Полагаю, что эти люди, если и относились к «белым нищим», то, скорее уж, к верхней прослойке. Я не решился спросить разрешения осмотреть дом, но, проходя мимо, заглянул украдкой в открытую дверь. Внутри, как и следовало ожидать, царила страшная нищета: из мебели — лишь стол да пара сломанных стульев. Однако несколько выцветших фотографий на стене свидетельствовали о героических усилиях, которые предпринимали старики, дабы сохранять привычный образ жизни. В городе такое жилище выглядело бы ужасно, но здесь — в сельской глуши, где даже крайняя бедность лишена оттенка ущербности — оно казалось просто временным пристанищем вполне приличных людей.

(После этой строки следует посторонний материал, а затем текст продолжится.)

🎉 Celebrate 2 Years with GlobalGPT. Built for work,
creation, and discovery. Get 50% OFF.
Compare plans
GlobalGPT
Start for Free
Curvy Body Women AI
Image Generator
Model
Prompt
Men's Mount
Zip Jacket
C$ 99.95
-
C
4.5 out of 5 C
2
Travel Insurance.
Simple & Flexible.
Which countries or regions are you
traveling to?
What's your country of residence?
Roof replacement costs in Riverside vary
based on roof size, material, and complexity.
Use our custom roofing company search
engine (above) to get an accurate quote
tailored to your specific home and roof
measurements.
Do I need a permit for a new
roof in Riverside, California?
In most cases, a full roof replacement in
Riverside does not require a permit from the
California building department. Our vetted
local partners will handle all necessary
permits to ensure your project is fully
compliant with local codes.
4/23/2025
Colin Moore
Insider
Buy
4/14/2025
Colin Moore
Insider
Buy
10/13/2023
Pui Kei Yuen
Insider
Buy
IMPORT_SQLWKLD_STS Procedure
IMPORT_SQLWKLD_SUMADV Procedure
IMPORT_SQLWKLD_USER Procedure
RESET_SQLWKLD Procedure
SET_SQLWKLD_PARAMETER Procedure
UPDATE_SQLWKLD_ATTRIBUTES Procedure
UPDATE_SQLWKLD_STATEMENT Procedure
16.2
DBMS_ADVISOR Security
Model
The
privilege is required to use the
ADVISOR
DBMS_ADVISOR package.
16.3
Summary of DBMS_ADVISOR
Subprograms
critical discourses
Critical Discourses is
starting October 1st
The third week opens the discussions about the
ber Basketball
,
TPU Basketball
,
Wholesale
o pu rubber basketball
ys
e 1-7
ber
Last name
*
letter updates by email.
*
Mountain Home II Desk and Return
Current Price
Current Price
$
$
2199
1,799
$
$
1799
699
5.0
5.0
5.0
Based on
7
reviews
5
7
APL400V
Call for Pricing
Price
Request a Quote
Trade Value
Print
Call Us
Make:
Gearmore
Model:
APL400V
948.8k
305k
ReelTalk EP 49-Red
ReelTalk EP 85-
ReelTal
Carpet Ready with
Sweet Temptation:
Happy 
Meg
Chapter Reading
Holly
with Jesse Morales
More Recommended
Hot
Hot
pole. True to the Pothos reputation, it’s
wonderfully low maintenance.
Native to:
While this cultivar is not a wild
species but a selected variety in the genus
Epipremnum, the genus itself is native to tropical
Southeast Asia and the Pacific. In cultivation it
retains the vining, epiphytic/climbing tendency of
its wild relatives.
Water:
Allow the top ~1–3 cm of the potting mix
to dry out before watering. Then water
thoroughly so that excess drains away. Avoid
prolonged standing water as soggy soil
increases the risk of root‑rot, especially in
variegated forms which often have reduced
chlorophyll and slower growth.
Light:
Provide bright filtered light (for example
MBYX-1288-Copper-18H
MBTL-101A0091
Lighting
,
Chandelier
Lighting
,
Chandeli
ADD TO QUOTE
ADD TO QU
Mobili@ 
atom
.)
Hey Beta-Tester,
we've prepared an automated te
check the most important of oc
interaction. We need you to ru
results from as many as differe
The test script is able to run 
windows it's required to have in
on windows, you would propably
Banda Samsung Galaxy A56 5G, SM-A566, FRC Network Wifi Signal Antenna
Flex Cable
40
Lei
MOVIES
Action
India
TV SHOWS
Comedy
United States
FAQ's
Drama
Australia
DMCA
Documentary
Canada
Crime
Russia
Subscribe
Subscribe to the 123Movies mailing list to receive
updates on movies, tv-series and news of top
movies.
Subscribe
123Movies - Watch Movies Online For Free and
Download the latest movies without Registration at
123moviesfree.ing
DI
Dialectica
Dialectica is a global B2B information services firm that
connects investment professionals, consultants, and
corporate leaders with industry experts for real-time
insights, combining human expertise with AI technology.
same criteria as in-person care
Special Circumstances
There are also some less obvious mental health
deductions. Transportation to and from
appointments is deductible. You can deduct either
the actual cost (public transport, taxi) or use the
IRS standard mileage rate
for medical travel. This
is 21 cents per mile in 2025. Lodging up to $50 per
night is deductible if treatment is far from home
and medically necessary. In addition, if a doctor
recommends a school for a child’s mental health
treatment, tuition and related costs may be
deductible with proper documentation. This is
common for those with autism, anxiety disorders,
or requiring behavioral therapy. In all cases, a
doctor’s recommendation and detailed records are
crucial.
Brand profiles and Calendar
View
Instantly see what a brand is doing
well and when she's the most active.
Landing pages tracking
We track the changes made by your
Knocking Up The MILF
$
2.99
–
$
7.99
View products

Уже почти стемнело, когда мы двинулись обратно в Книсну. Мой проводник опять завел разговор о слонах и прочей дикой живности. Он рассказал мне, что в лесу водятся кабаны, бабуины и серые обезьяны. Рыси, которые забредают сюда из Малого Кару, практически уничтожили всех нильгау, но вот бушбоки — лесные антилопы — еще встречаются.
Внезапно откуда-то спереди донесся страшный треск, который перекрыл тарахтение мотора. Водитель немедленно остановился.
— Слоны! — в шутку предположил я.
— Да, именно слоны, — шепотом подтвердил мой провожатый, на лице его отразилась тревога.
Вокруг было темно, хоть глаз выколи. Машина стояла как раз на повороте, и передние фары освещали белесые стволы, опутанные гроздьями лиан. Я с беспечностью новичка предложил выйти из автомобиля и осмотреться.
— Нет-нет, ни в коем случае! — воскликнул водитель. — Мы должны ехать, только… О господи!
Мы вновь услышали — теперь уже на расстоянии всего сотни ярдов — шум ломающихся веток и звук огромного тела (или тел), прокладывающего себе дорогу сквозь лесные заросли.
— Они переходят дорогу, — все так же шепотом пояснил водитель и стал потихоньку сдавать назад.
Мы немного отъехали и снова остановились, чутко прислушиваясь. Дурашливая моя храбрость улетучилась, и я начал всерьез тревожиться. Теперь мне повсюду мерещились слоны. Предположим, они двинутся в нашу сторону. И что тогда делать? Спасаться в лесу, где в это время полным-полно ядовитых змей? Или же сидеть в машине, ожидая, пока огромное животное сомнет ее, как спичечный коробок?
— Уходят! — с облегчением выдохнул проводник.
Его слова прозвучали для меня сигналом отбоя после боевой тревоги.
Медленно, на самой малой скорости мы двинулись вперед.
— Смотрите! — воскликнул водитель, когда мы отъехали на несколько сот ярдов. — Следы!
И действительно, посредине дороги виднелись огромные углубления — знак того, что все это нам не примерещилось.
11
Рано поутру я отправился к Хэдс — так называется узкий проход в скалах, сквозь который морские воды вливаются в лагуну Книсны.
Молодая парочка разбила свой лагерь на песчаной полоске пляжа. Палатка стояла всего в нескольких ярдах от воды. Девушка в шортах и свитере готовила завтрак — что-то разогревала на парафиновой горелке. Юноша в это время пытался бриться перед осколком зеркала, который пристроил на скале. Он болезненно морщился, видно было, что ему нелегко справляться в отсутствие горячей воды. И тем не менее, подумал я, пройдут годы, и все эти маленькие неудобства будут вспоминаться с ностальгией — как моменты тихого, незамутненного счастья.